◆ DATASET EXCERPT

★ ★ ★

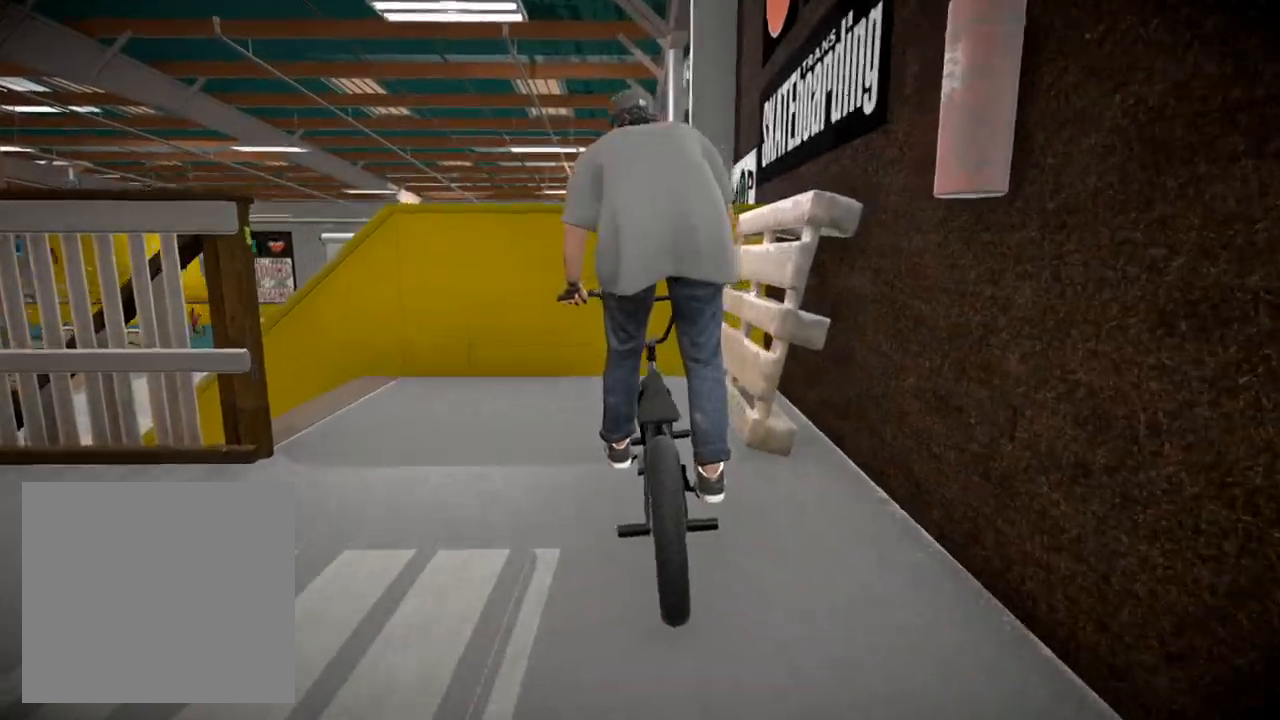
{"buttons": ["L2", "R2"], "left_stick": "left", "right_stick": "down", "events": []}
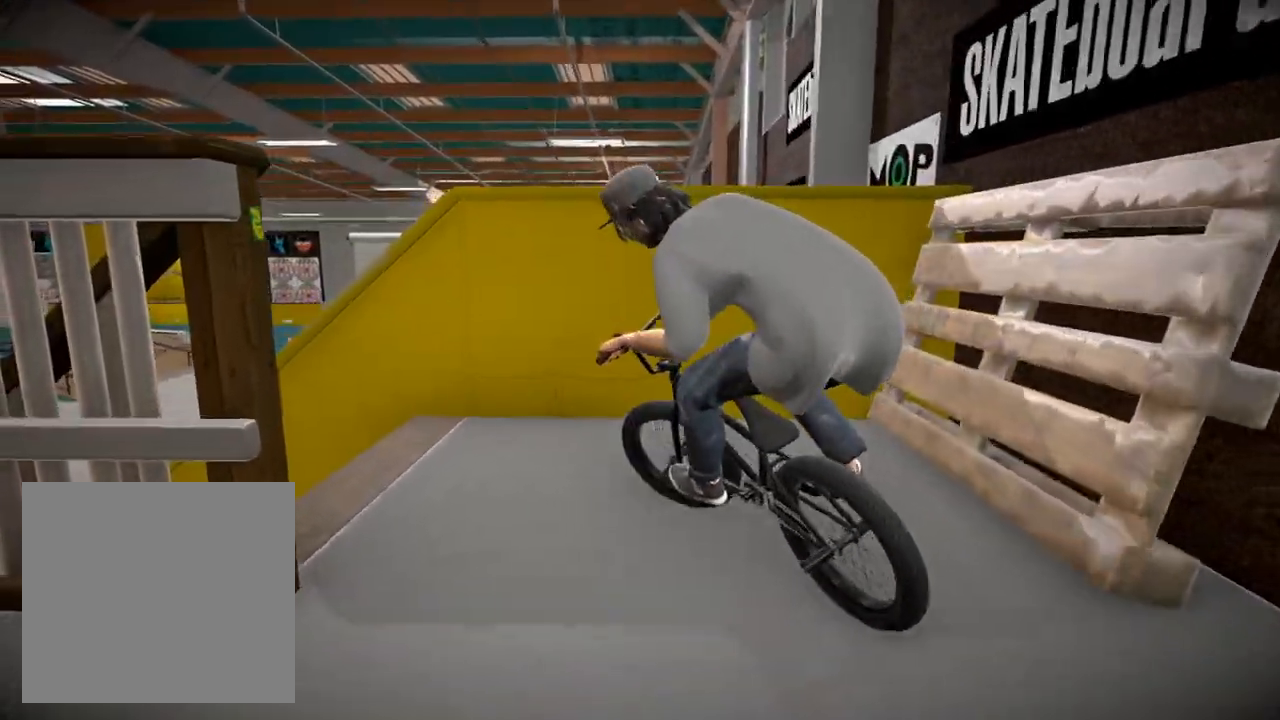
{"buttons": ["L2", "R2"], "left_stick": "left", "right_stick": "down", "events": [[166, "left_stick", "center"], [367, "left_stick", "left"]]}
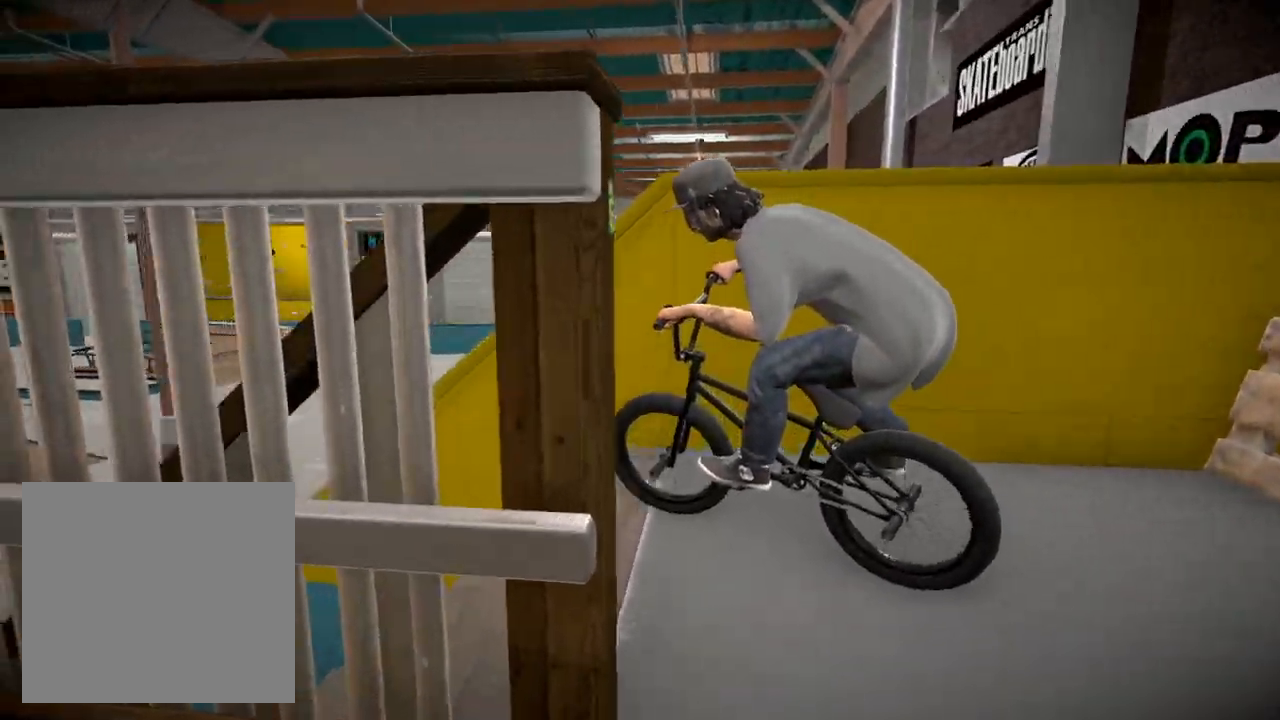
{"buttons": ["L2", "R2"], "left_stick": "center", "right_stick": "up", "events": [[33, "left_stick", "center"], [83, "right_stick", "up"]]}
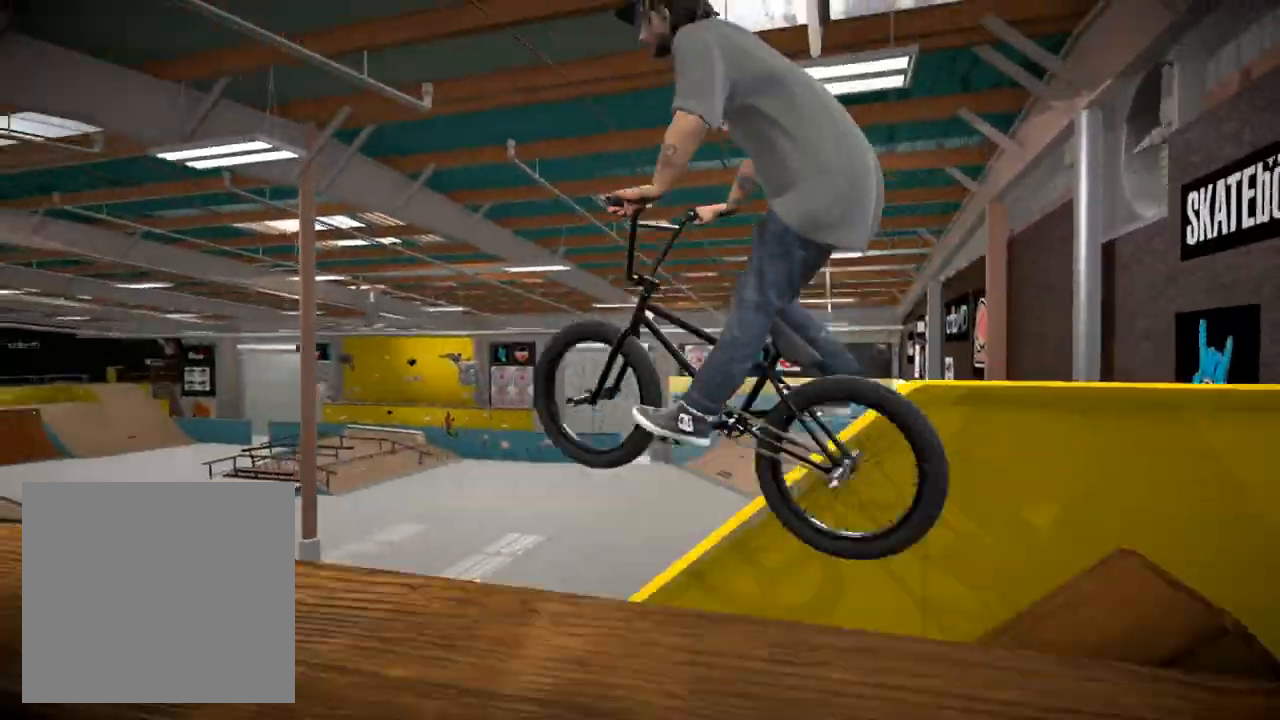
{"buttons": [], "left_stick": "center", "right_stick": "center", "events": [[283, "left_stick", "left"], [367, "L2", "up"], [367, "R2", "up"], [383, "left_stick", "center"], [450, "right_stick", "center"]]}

★ ★ ★

When you reproduce the material, keep every word exact and leave each picture out.

{"buttons": ["L2", "R2"], "left_stick": "left", "right_stick": "down", "events": []}
{"buttons": ["L2", "R2"], "left_stick": "left", "right_stick": "down", "events": [[166, "left_stick", "center"], [367, "left_stick", "left"]]}
{"buttons": ["L2", "R2"], "left_stick": "center", "right_stick": "up", "events": [[33, "left_stick", "center"], [83, "right_stick", "up"]]}
{"buttons": [], "left_stick": "center", "right_stick": "center", "events": [[283, "left_stick", "left"], [367, "L2", "up"], [367, "R2", "up"], [383, "left_stick", "center"], [450, "right_stick", "center"]]}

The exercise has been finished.